- Problem description:
Within the data below, state how many lines contain the string "frame". Provide the number only.

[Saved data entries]
▬▬▬
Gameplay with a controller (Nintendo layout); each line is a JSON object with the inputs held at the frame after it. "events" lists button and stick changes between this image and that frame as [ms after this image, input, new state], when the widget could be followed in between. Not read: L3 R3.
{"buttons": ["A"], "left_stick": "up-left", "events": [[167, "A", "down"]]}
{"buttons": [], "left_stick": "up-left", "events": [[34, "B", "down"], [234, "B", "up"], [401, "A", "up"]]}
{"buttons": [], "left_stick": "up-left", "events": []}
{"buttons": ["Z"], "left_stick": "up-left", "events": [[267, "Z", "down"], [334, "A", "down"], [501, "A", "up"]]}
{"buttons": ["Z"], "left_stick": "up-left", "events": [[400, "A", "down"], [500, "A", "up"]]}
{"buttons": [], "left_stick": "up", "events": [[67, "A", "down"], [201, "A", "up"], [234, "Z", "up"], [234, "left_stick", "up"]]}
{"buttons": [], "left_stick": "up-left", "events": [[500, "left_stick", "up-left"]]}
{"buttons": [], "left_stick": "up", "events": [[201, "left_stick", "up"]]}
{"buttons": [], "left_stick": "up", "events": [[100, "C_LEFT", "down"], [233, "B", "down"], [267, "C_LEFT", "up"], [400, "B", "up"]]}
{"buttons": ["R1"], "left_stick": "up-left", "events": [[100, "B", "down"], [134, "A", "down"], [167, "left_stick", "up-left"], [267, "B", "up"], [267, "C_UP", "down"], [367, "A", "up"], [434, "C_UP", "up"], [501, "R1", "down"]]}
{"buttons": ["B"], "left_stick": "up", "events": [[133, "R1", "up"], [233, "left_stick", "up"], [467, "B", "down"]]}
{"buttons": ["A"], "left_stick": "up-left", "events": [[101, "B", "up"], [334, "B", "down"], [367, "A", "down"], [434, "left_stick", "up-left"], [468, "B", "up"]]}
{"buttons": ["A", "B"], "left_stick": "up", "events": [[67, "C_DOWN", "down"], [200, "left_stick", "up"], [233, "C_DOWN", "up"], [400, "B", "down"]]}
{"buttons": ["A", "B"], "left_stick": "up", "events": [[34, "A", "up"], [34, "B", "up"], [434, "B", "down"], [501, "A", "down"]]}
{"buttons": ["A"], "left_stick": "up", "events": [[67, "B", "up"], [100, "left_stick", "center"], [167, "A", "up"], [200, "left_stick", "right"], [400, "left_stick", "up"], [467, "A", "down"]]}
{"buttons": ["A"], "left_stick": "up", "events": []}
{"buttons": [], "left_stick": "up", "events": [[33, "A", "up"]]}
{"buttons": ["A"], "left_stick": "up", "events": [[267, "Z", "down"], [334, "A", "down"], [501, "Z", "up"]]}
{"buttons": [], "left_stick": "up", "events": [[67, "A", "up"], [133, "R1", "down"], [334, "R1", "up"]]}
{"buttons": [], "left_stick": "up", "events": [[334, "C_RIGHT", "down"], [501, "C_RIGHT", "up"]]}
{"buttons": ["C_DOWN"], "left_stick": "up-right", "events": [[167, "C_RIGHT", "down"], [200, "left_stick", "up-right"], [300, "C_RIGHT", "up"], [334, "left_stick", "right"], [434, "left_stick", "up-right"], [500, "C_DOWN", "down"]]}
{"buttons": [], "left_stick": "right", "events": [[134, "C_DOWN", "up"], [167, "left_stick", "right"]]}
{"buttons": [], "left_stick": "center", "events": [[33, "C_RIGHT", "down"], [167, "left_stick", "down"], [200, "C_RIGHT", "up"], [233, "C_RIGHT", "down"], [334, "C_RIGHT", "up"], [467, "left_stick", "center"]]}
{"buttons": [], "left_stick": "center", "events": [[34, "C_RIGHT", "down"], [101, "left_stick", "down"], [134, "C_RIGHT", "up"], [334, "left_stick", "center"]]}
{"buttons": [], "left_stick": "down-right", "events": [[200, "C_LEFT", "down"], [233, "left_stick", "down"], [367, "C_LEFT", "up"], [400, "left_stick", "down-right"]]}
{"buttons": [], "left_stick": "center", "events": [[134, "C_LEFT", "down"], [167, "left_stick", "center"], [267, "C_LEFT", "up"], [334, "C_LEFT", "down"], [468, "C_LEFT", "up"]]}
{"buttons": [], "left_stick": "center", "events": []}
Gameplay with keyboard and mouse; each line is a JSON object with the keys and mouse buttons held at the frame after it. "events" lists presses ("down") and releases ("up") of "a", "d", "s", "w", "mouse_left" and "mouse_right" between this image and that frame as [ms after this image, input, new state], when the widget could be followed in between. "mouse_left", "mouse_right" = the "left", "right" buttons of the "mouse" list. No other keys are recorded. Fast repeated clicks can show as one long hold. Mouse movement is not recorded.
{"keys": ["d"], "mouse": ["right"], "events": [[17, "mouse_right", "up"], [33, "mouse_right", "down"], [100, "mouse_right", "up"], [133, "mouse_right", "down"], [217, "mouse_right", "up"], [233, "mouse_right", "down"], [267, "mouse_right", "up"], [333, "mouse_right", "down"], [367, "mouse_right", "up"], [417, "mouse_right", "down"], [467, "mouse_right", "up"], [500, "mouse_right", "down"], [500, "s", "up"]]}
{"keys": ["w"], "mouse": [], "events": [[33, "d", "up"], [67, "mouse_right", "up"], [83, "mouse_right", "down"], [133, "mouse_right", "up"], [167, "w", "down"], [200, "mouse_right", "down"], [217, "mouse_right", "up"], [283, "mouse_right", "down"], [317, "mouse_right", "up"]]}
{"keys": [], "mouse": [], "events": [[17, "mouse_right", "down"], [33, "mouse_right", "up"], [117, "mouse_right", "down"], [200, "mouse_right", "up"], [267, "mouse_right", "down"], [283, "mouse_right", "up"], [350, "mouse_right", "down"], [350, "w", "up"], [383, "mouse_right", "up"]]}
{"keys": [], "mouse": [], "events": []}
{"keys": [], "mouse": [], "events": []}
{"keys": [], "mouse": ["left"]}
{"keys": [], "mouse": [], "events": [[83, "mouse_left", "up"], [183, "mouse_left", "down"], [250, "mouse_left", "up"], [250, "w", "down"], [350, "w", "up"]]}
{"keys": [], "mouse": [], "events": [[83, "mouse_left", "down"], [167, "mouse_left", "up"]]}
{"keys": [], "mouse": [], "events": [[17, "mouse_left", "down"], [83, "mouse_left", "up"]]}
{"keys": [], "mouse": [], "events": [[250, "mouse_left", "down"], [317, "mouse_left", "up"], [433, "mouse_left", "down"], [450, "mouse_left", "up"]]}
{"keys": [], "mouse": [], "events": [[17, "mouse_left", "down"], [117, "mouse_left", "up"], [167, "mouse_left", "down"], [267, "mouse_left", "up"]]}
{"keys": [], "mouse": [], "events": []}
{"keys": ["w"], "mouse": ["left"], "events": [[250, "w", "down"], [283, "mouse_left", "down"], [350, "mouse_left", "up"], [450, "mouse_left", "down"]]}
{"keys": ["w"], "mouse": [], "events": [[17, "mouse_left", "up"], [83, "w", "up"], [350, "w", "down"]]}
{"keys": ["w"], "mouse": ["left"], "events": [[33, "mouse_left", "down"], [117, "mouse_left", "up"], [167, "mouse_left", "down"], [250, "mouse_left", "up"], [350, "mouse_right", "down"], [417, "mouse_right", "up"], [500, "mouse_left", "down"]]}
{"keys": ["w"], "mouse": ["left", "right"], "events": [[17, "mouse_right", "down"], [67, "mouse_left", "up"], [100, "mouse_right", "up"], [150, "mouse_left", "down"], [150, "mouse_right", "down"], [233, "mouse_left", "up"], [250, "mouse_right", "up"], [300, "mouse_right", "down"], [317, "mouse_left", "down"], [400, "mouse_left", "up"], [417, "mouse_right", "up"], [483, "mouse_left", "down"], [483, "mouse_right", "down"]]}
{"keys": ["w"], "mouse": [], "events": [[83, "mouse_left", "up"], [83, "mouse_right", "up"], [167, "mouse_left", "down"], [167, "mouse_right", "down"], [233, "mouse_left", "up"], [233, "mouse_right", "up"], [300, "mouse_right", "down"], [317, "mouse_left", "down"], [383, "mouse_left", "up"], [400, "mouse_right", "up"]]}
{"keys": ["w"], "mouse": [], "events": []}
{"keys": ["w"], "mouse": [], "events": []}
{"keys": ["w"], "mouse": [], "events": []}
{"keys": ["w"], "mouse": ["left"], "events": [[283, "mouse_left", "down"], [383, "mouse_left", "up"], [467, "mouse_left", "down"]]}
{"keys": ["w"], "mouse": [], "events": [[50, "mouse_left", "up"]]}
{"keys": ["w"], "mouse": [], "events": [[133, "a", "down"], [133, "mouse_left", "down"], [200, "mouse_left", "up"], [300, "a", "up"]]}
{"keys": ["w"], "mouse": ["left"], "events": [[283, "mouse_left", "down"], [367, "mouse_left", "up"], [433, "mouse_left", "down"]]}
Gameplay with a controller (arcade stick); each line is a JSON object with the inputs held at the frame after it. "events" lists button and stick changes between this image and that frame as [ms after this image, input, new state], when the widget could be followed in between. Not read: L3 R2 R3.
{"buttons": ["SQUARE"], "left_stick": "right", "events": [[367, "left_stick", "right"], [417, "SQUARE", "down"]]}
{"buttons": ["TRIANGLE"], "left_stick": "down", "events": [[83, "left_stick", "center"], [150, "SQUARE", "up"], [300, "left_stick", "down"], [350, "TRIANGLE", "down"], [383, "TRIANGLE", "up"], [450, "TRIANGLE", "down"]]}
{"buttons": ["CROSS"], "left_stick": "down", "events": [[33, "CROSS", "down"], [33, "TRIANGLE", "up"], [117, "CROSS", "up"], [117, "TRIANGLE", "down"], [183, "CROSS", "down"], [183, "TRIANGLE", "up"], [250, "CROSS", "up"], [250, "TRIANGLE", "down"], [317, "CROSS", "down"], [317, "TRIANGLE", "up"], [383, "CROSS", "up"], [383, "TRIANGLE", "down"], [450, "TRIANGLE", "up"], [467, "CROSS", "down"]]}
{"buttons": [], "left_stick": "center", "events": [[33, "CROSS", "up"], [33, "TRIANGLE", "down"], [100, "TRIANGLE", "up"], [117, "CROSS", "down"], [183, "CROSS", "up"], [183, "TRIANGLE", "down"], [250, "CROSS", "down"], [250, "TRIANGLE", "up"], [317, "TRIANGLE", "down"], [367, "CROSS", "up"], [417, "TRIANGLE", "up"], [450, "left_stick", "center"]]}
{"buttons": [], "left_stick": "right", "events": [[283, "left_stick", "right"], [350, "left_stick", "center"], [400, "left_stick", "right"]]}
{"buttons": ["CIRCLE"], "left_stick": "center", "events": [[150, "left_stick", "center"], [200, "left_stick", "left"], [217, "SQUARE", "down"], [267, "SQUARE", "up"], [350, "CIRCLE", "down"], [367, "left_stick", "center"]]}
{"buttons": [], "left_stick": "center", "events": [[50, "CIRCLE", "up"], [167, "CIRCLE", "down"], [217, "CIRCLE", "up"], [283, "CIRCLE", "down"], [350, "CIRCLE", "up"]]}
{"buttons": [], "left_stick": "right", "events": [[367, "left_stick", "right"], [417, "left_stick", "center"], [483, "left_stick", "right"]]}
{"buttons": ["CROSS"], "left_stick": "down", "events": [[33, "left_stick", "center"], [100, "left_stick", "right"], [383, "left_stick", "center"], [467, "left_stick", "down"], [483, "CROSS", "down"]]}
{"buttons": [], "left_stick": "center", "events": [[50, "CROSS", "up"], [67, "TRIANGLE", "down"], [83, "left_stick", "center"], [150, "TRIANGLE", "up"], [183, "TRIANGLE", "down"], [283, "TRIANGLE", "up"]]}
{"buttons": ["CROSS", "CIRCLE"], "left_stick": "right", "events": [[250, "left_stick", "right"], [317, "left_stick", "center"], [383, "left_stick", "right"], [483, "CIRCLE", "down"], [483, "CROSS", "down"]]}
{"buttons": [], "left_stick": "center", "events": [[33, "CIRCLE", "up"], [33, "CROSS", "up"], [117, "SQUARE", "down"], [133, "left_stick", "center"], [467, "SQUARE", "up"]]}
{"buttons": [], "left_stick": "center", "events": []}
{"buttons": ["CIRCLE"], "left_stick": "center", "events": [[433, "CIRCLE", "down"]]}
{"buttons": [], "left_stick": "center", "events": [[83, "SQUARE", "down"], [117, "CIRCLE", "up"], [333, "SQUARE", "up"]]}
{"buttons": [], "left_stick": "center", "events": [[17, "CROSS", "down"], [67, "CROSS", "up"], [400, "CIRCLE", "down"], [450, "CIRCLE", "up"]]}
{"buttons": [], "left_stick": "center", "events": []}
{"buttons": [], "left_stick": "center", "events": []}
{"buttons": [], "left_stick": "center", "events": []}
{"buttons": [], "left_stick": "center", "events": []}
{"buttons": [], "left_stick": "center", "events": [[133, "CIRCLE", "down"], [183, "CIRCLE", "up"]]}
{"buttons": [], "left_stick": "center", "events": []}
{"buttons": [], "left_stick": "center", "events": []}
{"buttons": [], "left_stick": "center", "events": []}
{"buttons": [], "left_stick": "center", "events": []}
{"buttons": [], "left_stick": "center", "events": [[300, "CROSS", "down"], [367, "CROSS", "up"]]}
▬▬▬
- Output for this task:
3